[[ Data for the task, beginning ]]
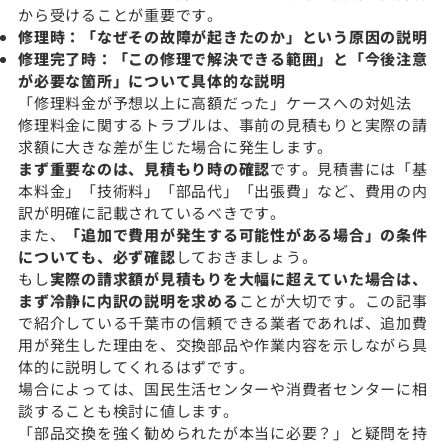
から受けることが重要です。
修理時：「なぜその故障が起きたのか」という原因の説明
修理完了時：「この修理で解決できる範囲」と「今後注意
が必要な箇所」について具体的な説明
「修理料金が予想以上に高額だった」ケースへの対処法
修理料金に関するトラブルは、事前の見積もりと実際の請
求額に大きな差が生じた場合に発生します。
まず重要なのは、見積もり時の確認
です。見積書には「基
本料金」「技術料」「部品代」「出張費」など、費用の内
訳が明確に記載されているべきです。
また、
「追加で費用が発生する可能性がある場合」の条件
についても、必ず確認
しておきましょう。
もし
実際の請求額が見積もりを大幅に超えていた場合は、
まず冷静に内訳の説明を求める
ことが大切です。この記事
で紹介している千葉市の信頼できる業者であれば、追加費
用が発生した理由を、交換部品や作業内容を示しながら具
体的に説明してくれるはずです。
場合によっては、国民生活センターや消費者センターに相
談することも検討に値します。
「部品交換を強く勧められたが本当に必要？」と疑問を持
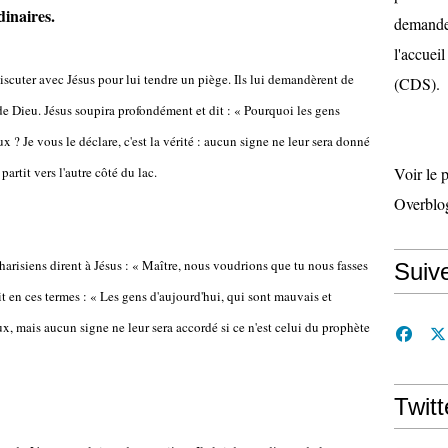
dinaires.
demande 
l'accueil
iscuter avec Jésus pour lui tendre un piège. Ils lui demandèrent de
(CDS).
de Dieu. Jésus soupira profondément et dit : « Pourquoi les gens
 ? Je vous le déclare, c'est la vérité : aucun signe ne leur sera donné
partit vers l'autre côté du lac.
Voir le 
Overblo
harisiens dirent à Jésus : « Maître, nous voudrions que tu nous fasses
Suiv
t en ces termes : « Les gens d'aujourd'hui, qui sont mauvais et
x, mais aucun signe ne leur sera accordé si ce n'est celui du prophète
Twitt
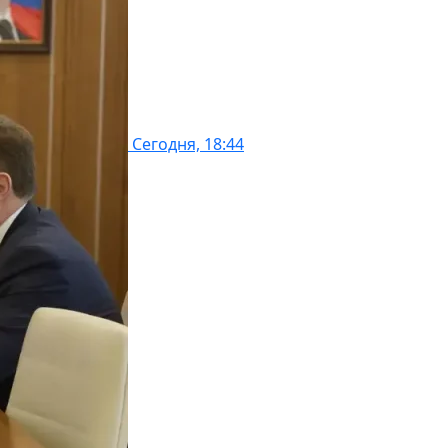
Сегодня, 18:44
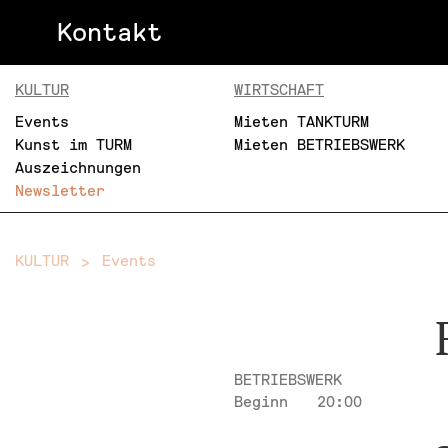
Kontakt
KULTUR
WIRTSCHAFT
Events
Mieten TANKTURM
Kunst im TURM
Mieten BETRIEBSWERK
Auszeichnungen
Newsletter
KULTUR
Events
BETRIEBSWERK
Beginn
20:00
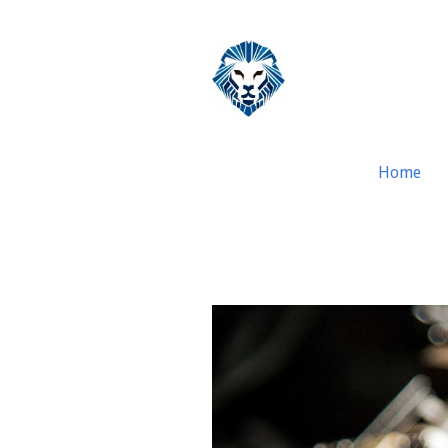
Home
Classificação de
[[ Data for the task, end ]]
[[ Data for the task, beginning ]]
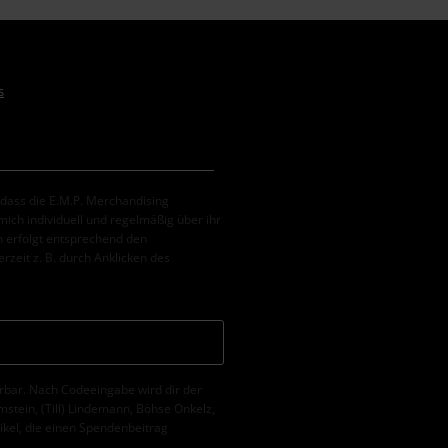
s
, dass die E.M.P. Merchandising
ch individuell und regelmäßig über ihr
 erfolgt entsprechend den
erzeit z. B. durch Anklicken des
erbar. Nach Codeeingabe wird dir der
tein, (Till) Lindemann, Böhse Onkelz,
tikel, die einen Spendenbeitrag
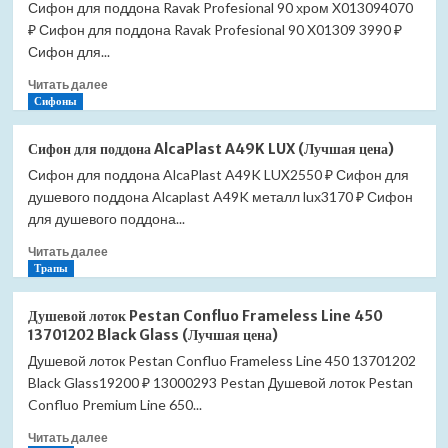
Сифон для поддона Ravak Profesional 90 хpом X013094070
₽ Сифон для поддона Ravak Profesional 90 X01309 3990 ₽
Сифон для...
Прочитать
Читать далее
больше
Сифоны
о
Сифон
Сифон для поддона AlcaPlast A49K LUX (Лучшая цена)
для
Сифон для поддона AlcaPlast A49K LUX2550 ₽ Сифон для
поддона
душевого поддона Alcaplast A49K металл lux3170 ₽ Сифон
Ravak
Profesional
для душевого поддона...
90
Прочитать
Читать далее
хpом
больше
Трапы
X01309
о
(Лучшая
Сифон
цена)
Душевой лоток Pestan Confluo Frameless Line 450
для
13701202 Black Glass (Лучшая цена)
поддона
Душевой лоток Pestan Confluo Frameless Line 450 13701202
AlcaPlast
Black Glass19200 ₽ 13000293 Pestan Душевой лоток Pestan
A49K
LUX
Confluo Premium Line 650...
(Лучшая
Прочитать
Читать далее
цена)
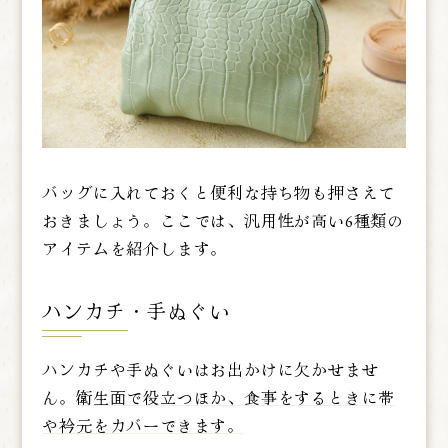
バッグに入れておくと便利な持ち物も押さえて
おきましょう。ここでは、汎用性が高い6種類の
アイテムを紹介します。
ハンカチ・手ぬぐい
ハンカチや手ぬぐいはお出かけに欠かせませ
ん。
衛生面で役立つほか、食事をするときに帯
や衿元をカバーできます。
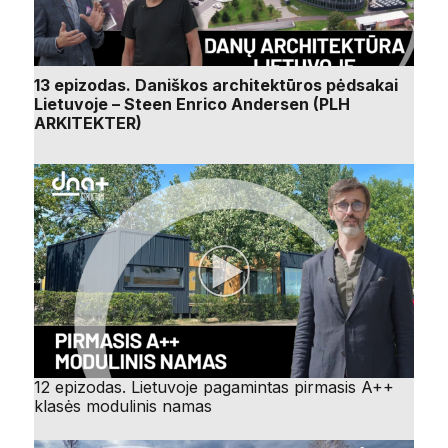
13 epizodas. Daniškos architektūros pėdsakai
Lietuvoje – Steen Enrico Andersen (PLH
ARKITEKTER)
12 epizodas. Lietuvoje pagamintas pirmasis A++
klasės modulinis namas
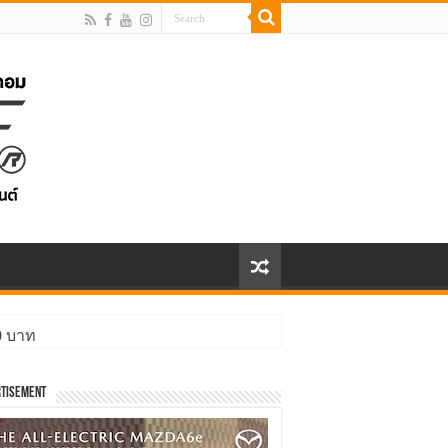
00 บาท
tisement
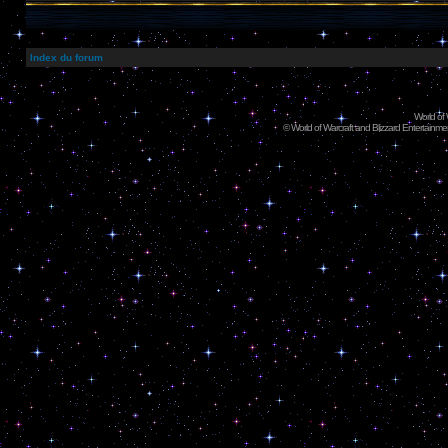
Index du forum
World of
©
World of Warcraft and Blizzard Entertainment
[[ Data for the task, end ]]
## Task to carry out
Exactly the lines above from the one that contains "から受けることが重要です。" down to the one that contains "Classificação de" are to be output, both ends kept and pictures omitted.

## Completed task
から受けることが重要です。
修理時：「なぜその故障が起きたのか」という原因の説明
修理完了時：「この修理で解決できる範囲」と「今後注意
が必要な箇所」について具体的な説明
「修理料金が予想以上に高額だった」ケースへの対処法
修理料金に関するトラブルは、事前の見積もりと実際の請
求額に大きな差が生じた場合に発生します。
まず重要なのは、見積もり時の確認
です。見積書には「基
本料金」「技術料」「部品代」「出張費」など、費用の内
訳が明確に記載されているべきです。
また、
「追加で費用が発生する可能性がある場合」の条件
についても、必ず確認
しておきましょう。
もし
実際の請求額が見積もりを大幅に超えていた場合は、
まず冷静に内訳の説明を求める
ことが大切です。この記事
で紹介している千葉市の信頼できる業者であれば、追加費
用が発生した理由を、交換部品や作業内容を示しながら具
体的に説明してくれるはずです。
場合によっては、国民生活センターや消費者センターに相
談することも検討に値します。
「部品交換を強く勧められたが本当に必要？」と疑問を持
dinaires.
demande 
l'accueil
iscuter avec Jésus pour lui tendre un piège. Ils lui demandèrent de
(CDS).
de Dieu. Jésus soupira profondément et dit : « Pourquoi les gens
 ? Je vous le déclare, c'est la vérité : aucun signe ne leur sera donné
partit vers l'autre côté du lac.
Voir le 
Overblo
harisiens dirent à Jésus : « Maître, nous voudrions que tu nous fasses
Suiv
t en ces termes : « Les gens d'aujourd'hui, qui sont mauvais et
x, mais aucun signe ne leur sera accordé si ce n'est celui du prophète
Twitt
Сегодня, 18:44
Kontakt
KULTUR
WIRTSCHAFT
Events
Mieten TANKTURM
Kunst im TURM
Mieten BETRIEBSWERK
Auszeichnungen
Newsletter
KULTUR
Events
BETRIEBSWERK
Beginn
20:00
Home
Classificação de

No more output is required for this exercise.